COLLECTED MATERIAL.
________________
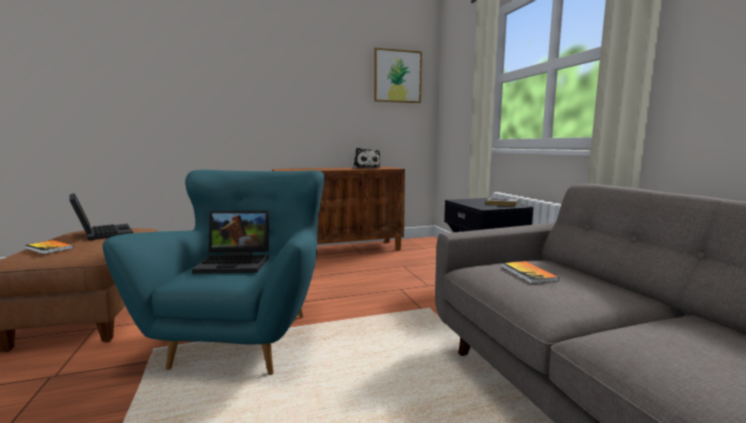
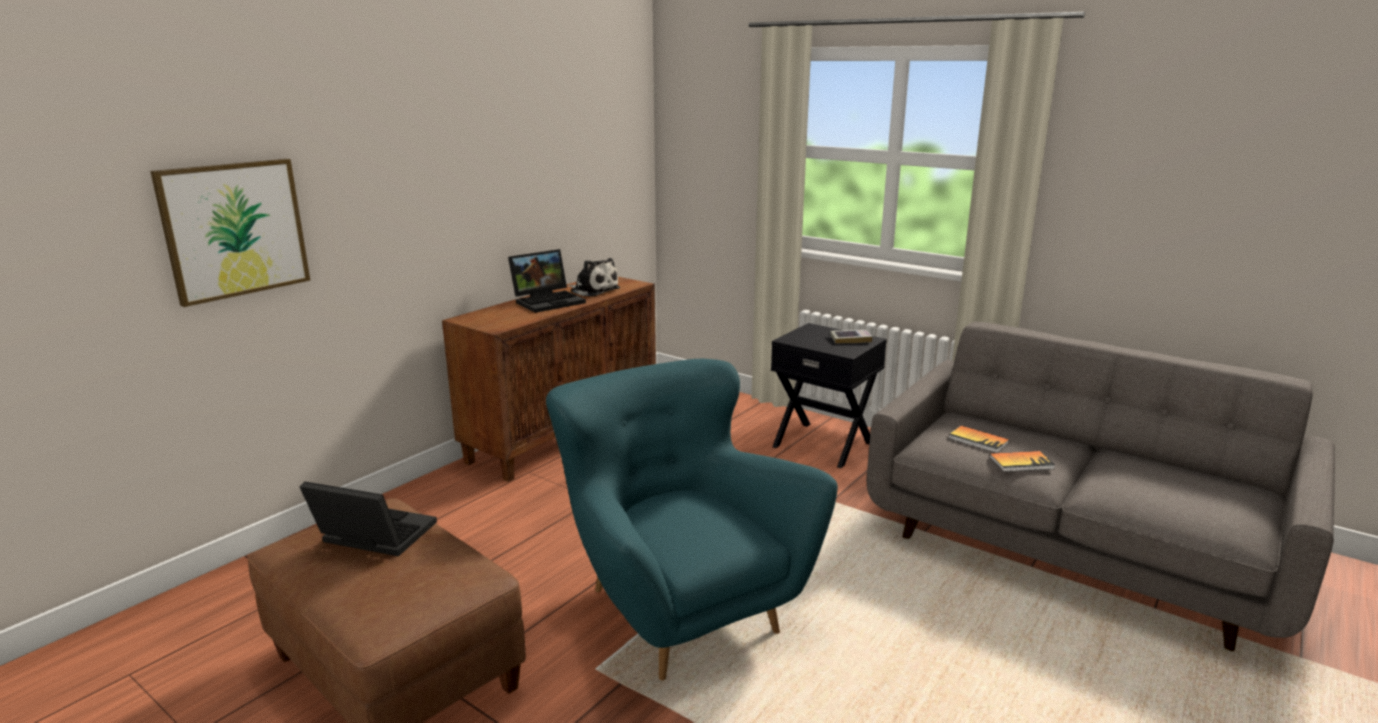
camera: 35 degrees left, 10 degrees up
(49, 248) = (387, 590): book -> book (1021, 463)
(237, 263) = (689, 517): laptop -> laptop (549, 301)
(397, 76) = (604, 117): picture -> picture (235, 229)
________________
HOW TO COMPLETE THIS TASK. Every line of the material is to be quoted exactly, with no pictures carried over.

YOUR RESPONSE.
camera: 35 degrees left, 10 degrees up
(49, 248) = (387, 590): book -> book (1021, 463)
(237, 263) = (689, 517): laptop -> laptop (549, 301)
(397, 76) = (604, 117): picture -> picture (235, 229)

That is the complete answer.